But the unfortunate result of the dominance of the single idea of the Negro upon politics has been to benumb the South intellectually; to stifle free thought and free speech. Let a man advance a new issue and if the party leaders do not favour it they have only to cry out “Negro,” twisting the issue so as to emphasise its Negro side (and every question in the South has a Negro side), and the independent thinker is crushed. I once talked with the editor of a newspaper in the South who said to me, “such and such is my belief.”

“But,” I said, “you take just the opposite position in your paper.”

“Yes—but I can’t talk out; it would kill my business.”

This timorousness has touched not only politics, but has reached the schools and the churches—and still shackles the freest speech. George W. Cable, the novelist, was practically forced to leave the South because he advocated the “continual and diligent elevation of that lower man which human society is constantly precipitating,” because he advocated justice for the Negro.

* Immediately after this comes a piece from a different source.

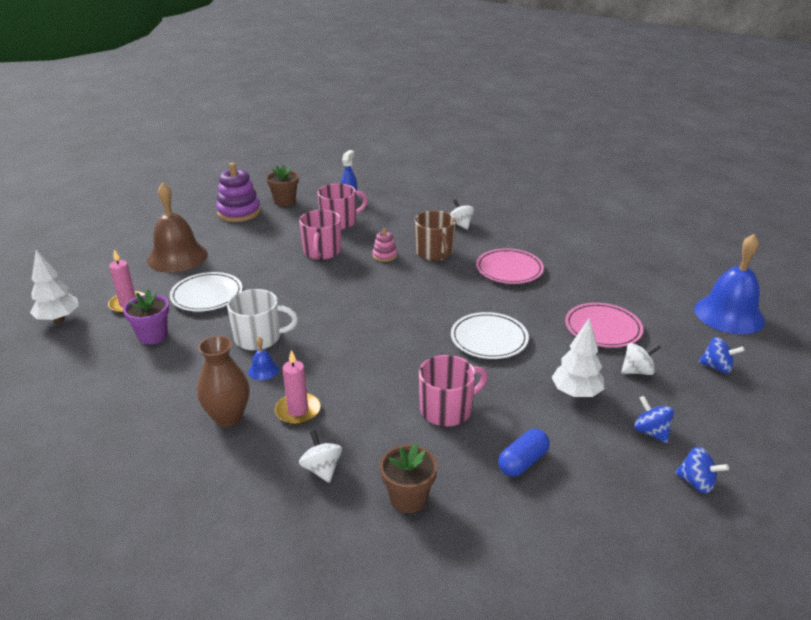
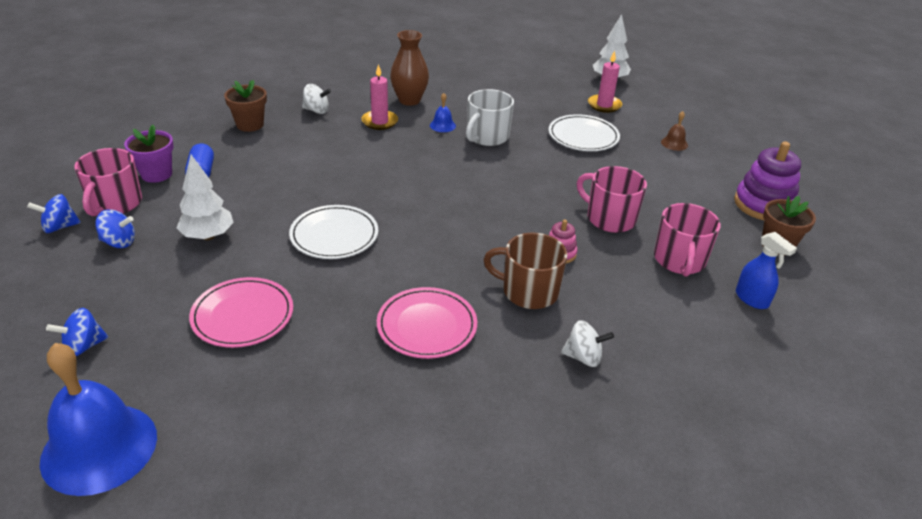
camera: 125 degrees right, 5 degrees up
(153, 336) = (543, 102): purple flower pot -> purple flower pot (156, 174)
(177, 257) = (674, 143): brown bell -> brown bell, size x0.41
(447, 410) = (291, 171): pink mug -> pink mug (115, 203)
(637, 371) = (168, 289): white spinning top -> none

Professor Andrew Slade was compelled to resign from Emory College in Georgia because he published an article in the Atlantic Monthly taking a point of view not supported by the majority in Southern sentiment! Professor John Spencer Bassett was saved from a forced resignation from Trinity College in North Carolina for a similar offence after a lively fight in the Board of Trustees which left Trinity with the reputation of being one of the freest institutions in the South.

The situation in the South has made people afraid of the truth. Political oratory, particularly, often gets away entirely from the wholesome and regenerative world of actual facts. I quoted in the last chapter from a speech of Governor Swanson of Virginia, in which he said: “The business houses and financial institutions are in the hands of intelligent Anglo-Saxons, and with God’s help and our own good right hand we will hold him (the Negro) where he is.”

Negro’s Progress in Richmond

What a curious thing oratory is! Right in Governor Swanson’s own city of Richmond there are four banks owned and operated by Negroes; one of the Negro bankers sat in the convention to which Governor Swanson was at that moment speaking. There is a Negro insurance company, “The True Reformers,” in which I saw eighty Negro clerks and stenographers at work. It has a surplus of $300,000, with a business in thirty states. Negroes also own and operate in Richmond four clothing stores, five drug stores, many grocery stores (some very small, of course), two hotels, four livery stables, five printing establishments, eight fraternal insurance companies, seven meat markets, fifty eating-places, and many other sorts of business enterprises, small, of course, but growing rapidly. In Richmond also, there are ten Negro lawyers, fifteen physicians, three dentists, two photographers, eighty-five school teachers, forty-six Negro churches.

Southerners Who See the Danger

When I make the assertion regarding “free speech” and the fear of truth in the South, I am making no statement which has not been far more forcibly put by thoughtful and fearless Southerners who see and dread this sinister tendency.